TEXT EXCERPT:
[start]
Abstract
Kinetics of lycopene and visual color degradation of tomato peel was studied at selected temperatures (50–100°C). Models based on lycopene and Hunter (a × b) values of fractional conversion were applied to determine the kinetic parameters. The degradation of lycopene and Hunter color values adequately followed first order reaction model with R2 > 0.97. The temperature dependence of the rate constants was adequately modeled by the Arrhenius equation. The activation energies of lycopene and color parameters were 18.27 and 29.07 kJ/mol, respectively, indicating greater temperature sensitivity of visual color parameters. Correlation of lycopene content and Hunter (a × b) values showed that they can be used interchangeably with good accuracy.
[end]
DATA PROVIDED:
[start]
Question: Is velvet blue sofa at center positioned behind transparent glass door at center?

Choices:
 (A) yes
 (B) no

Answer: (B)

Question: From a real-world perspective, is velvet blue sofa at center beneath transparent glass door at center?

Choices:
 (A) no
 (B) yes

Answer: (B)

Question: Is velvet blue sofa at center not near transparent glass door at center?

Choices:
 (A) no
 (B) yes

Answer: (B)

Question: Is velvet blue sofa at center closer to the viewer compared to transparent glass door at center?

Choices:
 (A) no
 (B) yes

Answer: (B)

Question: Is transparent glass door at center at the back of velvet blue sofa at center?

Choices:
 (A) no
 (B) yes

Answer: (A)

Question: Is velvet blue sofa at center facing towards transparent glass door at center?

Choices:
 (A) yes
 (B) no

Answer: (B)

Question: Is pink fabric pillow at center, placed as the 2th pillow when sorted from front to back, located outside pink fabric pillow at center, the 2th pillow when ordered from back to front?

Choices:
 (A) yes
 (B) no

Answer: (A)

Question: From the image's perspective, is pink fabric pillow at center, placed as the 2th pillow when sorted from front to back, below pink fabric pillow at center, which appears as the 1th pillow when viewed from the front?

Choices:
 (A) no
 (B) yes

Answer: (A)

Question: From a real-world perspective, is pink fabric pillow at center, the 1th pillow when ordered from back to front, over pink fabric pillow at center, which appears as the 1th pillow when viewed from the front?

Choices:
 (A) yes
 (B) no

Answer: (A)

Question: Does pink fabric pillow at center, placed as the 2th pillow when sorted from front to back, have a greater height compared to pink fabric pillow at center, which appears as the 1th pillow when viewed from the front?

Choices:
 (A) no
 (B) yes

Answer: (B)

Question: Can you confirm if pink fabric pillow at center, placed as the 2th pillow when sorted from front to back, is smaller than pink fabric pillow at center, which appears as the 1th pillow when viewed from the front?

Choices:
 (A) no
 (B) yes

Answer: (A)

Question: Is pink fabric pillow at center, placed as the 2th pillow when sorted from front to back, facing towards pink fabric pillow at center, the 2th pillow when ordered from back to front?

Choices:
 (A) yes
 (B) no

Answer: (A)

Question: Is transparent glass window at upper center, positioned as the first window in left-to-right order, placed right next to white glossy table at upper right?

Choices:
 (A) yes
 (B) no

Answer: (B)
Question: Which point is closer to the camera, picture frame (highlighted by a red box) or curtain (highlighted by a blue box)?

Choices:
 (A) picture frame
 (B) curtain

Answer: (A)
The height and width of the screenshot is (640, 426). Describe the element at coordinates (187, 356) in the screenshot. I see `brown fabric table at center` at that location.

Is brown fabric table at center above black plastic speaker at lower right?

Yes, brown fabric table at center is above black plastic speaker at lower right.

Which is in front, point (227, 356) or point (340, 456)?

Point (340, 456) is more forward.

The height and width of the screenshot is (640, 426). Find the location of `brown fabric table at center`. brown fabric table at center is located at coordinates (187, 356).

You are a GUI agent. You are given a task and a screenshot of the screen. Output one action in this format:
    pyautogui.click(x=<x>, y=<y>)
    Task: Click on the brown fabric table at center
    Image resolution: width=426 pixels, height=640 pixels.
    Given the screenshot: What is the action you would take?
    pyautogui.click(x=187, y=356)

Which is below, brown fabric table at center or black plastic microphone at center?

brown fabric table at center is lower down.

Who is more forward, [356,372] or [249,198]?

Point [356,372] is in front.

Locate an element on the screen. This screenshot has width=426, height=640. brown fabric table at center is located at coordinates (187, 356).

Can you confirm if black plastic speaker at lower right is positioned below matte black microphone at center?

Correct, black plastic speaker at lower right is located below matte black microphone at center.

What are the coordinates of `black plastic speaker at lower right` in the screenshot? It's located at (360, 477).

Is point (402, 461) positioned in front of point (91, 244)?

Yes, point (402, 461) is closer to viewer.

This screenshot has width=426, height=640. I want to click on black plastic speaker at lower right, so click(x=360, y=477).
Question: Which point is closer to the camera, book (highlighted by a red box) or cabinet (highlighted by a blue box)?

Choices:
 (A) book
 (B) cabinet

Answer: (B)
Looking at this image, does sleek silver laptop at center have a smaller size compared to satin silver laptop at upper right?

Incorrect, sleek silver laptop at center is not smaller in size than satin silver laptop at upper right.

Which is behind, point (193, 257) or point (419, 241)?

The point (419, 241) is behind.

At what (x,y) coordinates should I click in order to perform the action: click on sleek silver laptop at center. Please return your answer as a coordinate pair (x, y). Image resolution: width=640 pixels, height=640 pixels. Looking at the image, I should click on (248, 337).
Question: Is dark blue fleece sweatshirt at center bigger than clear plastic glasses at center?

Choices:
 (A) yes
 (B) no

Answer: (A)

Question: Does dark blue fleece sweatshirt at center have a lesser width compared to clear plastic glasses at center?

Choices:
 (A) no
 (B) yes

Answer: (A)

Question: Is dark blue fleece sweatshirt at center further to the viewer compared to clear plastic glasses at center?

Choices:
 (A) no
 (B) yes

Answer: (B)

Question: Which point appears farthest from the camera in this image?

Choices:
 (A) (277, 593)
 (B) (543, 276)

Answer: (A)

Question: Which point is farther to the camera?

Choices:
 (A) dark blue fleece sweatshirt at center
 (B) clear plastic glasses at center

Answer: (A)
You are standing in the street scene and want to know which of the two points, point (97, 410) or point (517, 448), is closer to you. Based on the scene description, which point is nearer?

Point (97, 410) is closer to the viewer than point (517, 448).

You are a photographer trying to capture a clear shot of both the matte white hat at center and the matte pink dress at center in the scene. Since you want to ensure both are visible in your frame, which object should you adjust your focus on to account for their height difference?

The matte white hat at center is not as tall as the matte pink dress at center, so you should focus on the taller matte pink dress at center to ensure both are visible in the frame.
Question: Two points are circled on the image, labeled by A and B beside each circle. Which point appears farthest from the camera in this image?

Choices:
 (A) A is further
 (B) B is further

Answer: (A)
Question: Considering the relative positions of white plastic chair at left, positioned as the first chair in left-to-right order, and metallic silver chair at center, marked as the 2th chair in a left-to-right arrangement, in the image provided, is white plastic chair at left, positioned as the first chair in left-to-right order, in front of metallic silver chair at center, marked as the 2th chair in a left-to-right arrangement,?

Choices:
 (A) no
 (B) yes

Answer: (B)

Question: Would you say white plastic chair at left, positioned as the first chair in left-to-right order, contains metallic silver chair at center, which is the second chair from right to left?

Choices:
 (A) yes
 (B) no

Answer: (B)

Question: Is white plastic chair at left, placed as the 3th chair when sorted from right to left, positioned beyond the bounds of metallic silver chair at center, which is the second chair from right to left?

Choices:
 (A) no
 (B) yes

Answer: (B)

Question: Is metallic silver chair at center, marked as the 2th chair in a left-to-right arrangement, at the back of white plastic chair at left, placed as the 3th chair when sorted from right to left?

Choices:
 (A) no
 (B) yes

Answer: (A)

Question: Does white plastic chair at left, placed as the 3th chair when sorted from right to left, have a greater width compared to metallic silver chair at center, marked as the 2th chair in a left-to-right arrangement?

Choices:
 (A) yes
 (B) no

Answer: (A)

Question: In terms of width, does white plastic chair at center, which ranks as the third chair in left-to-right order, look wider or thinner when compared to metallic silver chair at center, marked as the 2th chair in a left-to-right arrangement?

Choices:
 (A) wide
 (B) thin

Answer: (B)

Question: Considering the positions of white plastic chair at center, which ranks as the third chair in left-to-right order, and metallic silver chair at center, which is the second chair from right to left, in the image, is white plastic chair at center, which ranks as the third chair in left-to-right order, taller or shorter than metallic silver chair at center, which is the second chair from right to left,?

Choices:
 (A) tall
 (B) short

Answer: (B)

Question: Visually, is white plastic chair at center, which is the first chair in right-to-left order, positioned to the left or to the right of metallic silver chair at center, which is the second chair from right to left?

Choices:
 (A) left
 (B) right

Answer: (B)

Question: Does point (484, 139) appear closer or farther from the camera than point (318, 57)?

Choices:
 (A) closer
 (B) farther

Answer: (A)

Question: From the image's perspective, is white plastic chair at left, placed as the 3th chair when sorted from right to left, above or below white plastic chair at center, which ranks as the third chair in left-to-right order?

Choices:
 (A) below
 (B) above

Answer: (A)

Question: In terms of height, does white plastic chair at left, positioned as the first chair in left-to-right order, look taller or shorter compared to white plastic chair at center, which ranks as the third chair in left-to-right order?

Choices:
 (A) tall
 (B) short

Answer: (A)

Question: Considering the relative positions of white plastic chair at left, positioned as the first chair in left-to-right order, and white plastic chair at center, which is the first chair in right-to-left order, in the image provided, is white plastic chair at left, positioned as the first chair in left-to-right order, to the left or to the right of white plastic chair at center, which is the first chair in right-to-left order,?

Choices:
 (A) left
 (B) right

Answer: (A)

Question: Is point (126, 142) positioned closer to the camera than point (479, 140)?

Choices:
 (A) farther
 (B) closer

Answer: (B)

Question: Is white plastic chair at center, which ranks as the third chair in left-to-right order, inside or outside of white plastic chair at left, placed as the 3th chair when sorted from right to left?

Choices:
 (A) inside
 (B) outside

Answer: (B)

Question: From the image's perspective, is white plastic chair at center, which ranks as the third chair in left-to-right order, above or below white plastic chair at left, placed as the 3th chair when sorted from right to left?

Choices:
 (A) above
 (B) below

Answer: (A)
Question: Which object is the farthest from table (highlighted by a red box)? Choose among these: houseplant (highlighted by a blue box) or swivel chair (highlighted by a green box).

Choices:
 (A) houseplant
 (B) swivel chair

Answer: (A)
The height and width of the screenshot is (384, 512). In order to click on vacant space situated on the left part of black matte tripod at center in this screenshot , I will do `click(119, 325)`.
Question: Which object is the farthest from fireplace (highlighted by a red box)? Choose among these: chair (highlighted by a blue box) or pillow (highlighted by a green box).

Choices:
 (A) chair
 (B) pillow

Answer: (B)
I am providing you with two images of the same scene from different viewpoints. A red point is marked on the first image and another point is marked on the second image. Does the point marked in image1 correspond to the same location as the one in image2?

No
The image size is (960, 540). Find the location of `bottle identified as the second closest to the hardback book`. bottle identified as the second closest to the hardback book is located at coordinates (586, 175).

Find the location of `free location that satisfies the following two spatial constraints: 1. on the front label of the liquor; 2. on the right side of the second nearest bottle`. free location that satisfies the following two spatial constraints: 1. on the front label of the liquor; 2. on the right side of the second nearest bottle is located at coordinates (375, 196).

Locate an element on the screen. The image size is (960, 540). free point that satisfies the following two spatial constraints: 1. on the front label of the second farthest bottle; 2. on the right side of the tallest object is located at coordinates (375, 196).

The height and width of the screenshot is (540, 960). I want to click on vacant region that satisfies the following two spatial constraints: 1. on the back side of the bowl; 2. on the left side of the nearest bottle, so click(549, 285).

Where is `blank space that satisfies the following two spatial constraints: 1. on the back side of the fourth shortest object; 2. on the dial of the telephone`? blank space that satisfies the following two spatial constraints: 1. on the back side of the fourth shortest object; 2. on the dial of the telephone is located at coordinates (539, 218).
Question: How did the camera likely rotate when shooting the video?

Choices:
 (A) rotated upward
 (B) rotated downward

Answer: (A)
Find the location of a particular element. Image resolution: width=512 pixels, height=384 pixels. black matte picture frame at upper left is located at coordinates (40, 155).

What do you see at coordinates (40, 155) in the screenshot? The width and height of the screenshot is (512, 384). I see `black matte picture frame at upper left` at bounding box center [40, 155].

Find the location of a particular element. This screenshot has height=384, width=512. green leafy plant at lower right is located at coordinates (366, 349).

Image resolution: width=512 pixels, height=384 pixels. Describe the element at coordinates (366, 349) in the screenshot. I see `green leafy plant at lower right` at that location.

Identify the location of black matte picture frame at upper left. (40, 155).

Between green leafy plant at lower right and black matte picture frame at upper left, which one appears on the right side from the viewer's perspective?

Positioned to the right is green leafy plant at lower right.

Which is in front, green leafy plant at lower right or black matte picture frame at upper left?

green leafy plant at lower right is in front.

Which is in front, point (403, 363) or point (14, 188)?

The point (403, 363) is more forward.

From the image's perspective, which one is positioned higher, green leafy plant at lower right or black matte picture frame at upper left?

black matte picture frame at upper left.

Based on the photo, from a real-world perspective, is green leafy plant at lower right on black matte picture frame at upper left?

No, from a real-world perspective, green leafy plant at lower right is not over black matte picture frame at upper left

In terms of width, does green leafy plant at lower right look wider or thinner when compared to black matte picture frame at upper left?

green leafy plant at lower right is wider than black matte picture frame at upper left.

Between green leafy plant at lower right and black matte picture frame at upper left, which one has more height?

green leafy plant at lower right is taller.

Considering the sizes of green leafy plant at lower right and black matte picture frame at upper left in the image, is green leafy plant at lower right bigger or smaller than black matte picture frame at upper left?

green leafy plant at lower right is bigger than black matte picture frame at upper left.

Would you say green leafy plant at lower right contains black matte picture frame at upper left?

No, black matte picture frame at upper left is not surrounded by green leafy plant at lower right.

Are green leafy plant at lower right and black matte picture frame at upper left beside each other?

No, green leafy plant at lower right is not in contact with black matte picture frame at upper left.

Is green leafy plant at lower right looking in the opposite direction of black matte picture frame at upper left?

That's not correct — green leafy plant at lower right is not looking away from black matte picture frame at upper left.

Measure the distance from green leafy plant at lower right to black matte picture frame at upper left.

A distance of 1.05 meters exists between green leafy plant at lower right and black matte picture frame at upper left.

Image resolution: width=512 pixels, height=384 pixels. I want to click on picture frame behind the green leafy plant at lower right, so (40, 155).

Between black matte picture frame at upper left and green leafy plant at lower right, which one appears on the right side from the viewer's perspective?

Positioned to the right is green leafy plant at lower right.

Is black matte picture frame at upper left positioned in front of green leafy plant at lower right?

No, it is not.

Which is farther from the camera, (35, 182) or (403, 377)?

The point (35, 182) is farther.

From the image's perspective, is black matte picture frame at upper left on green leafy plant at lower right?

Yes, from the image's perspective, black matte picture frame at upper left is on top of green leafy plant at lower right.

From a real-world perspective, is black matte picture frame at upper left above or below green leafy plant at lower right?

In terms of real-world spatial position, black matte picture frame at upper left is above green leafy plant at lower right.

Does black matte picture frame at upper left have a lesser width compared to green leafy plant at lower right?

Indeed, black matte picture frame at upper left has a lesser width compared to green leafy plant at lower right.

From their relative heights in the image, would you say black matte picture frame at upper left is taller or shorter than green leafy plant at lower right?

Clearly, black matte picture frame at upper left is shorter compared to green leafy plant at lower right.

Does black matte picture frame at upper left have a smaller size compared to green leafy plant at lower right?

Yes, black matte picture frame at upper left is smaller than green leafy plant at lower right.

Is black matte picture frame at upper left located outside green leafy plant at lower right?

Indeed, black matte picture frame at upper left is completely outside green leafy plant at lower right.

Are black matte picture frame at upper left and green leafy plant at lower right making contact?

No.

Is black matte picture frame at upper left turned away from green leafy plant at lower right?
[end]
THE TASK: Reproduce the abstract on lycopene and color loss in tomato peel in full, word for word.

ANSWER TO THIS PROBLEM:
Abstract
Kinetics of lycopene and visual color degradation of tomato peel was studied at selected temperatures (50–100°C). Models based on lycopene and Hunter (a × b) values of fractional conversion were applied to determine the kinetic parameters. The degradation of lycopene and Hunter color values adequately followed first order reaction model with R2 > 0.97. The temperature dependence of the rate constants was adequately modeled by the Arrhenius equation. The activation energies of lycopene and color parameters were 18.27 and 29.07 kJ/mol, respectively, indicating greater temperature sensitivity of visual color parameters. Correlation of lycopene content and Hunter (a × b) values showed that they can be used interchangeably with good accuracy.